Male sex increases the risk for in-hospital COVID-19 mortality among patients with nondialysis-dependent chronic kidney disease (NDD-CKD), investigators reported at the 58th European Renal Association-European Dialysis and Transplant Association 2021 virtual congress.
Among patients with NDD-CKD hospitalized with COVID-19, male sex was independently associated with a 1.9-fold increased risk for 28-day in-hospital mortality in adjusted analyses, Armando Coca, MD, of the Hospital Clinico Universitario in Valladolid, Spain, reported. Male sex was not associated with increased in-hospital mortality among patients without CKD.
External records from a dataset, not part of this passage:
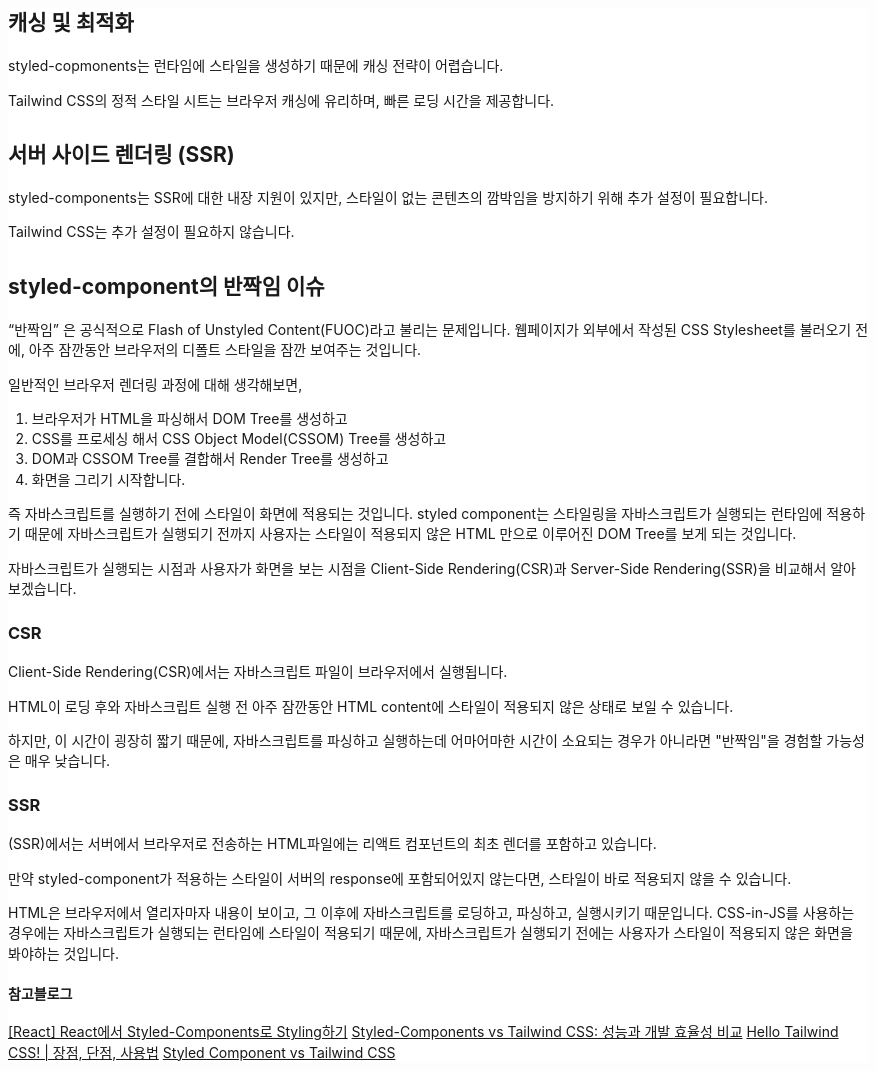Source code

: ## 캐싱 및 최적화

styled-copmonents는 런타임에 스타일을 생성하기 때문에 캐싱 전략이 어렵습니다.

Tailwind CSS의 정적 스타일 시트는 브라우저 캐싱에 유리하며, 빠른 로딩 시간을 제공합니다.

## 서버 사이드 렌더링 (SSR)

styled-components는 SSR에 대한 내장 지원이 있지만, 스타일이 없는 콘텐츠의 깜박임을 방지하기 위해 추가 설정이 필요합니다.

Tailwind CSS는 추가 설정이 필요하지 않습니다.

## styled-component의 반짝임 이슈

“반짝임” 은 공식적으로 Flash of Unstyled Content(FUOC)라고 불리는 문제입니다. 웹페이지가 외부에서 작성된 CSS Stylesheet를 불러오기 전에, 아주 잠깐동안 브라우저의 디폴트 스타일을 잠깐 보여주는 것입니다.

일반적인 브라우저 렌더링 과정에 대해 생각해보면,

1. 브라우저가 HTML을 파싱해서 DOM Tree를 생성하고
2. CSS를 프로세싱 해서 CSS Object Model(CSSOM) Tree를 생성하고
3. DOM과 CSSOM Tree를 결합해서 Render Tree를 생성하고
4. 화면을 그리기 시작합니다.

즉 자바스크립트를 실행하기 전에 스타일이 화면에 적용되는 것입니다. styled component는 스타일링을 자바스크립트가 실행되는 런타임에 적용하기 때문에 자바스크립트가 실행되기 전까지 사용자는 스타일이 적용되지 않은 HTML 만으로 이루어진 DOM Tree를 보게 되는 것입니다.

자바스크립트가 실행되는 시점과 사용자가 화면을 보는 시점을 Client-Side Rendering(CSR)과 Server-Side Rendering(SSR)을 비교해서 알아보겠습니다.

### CSR

Client-Side Rendering(CSR)에서는 자바스크립트 파일이 브라우저에서 실행됩니다.

HTML이 로딩 후와 자바스크립트 실행 전 아주 잠깐동안 HTML content에 스타일이 적용되지 않은 상태로 보일 수 있습니다.

하지만, 이 시간이 굉장히 짧기 때문에, 자바스크립트를 파싱하고 실행하는데 어마어마한 시간이 소요되는 경우가 아니라면 "반짝임"을 경험할 가능성은 매우 낮습니다.

### SSR

(SSR)에서는 서버에서 브라우저로 전송하는 HTML파일에는 리액트 컴포넌트의 최초 렌더를 포함하고 있습니다. 

만약 styled-component가 적용하는 스타일이 서버의 response에 포함되어있지 않는다면, 스타일이 바로 적용되지 않을 수 있습니다.

HTML은 브라우저에서 열리자마자 내용이 보이고, 그 이후에 자바스크립트를 로딩하고, 파싱하고, 실행시키기 때문입니다. CSS-in-JS를 사용하는 경우에는 자바스크립트가 실행되는 런타임에 스타일이 적용되기 때문에, 자바스크립트가 실행되기 전에는 사용자가 스타일이 적용되지 않은 화면을 봐야하는 것입니다.

#### 참고블로그
[[React] React에서 Styled-Components로 Styling하기](https://velog.io/@ryudg_/React-Styled-Components)
[Styled-Components vs Tailwind CSS: 성능과 개발 효율성 비교](https://velog.io/@lgs03042/Styled-Components-vs-Tailwind-CSS-%EC%84%B1%EB%8A%A5%EA%B3%BC-%EA%B0%9C%EB%B0%9C-%ED%9A%A8%EC%9C%A8%EC%84%B1-%EB%B9%84%EA%B5%90)
[Hello Tailwind CSS! | 장점, 단점, 사용법](https://wonny.space/writing/dev/hello-tailwind-css)
[Styled Component vs Tailwind CSS](https://jasonkang14.github.io/react/styled-component-vs-tailwind-css)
Dr Coca and his colleagues conducted a multicenter observational cohort study that included 136 adult patients with NDD-CKD and 136 age- and sex-matched controls hospitalized due to COVID-19. The 28-day in-hospital mortality rate was 40.4% in the CKD group compared with 24.3% in the control group.
Compared with the control group, the CKD group had a significantly higher proportion of patients with hypertension (89.7% vs 70.2%) and diabetes (40.4% vs 22.8%). In both groups, age was an independent predictor of 28-day in-hospital mortality.
None of the variables examined in the study predicted intensive care unit admission.
The investigators defined NDD-CKD as a sustained estimated glomerular filtration rate of less than 60 but greater than 15 mL/min/1.73 m2 within the 6 months prior to COVID-19 hospitalization. In all patients with COVID-19, polymerase chain reaction assays and/or serologic testing confirmed infection with SARS-CoV-2, the novel coronavirus that causes COVID-19.
Coca A, Burballa C, Centellas FJ, et al. Male sex is associated with in-hospital death in non-dialysis CKD patients with COVID-19. Presented at: ERA-EDTA 2021 virtual congress held June 5-8. Abstract MO206.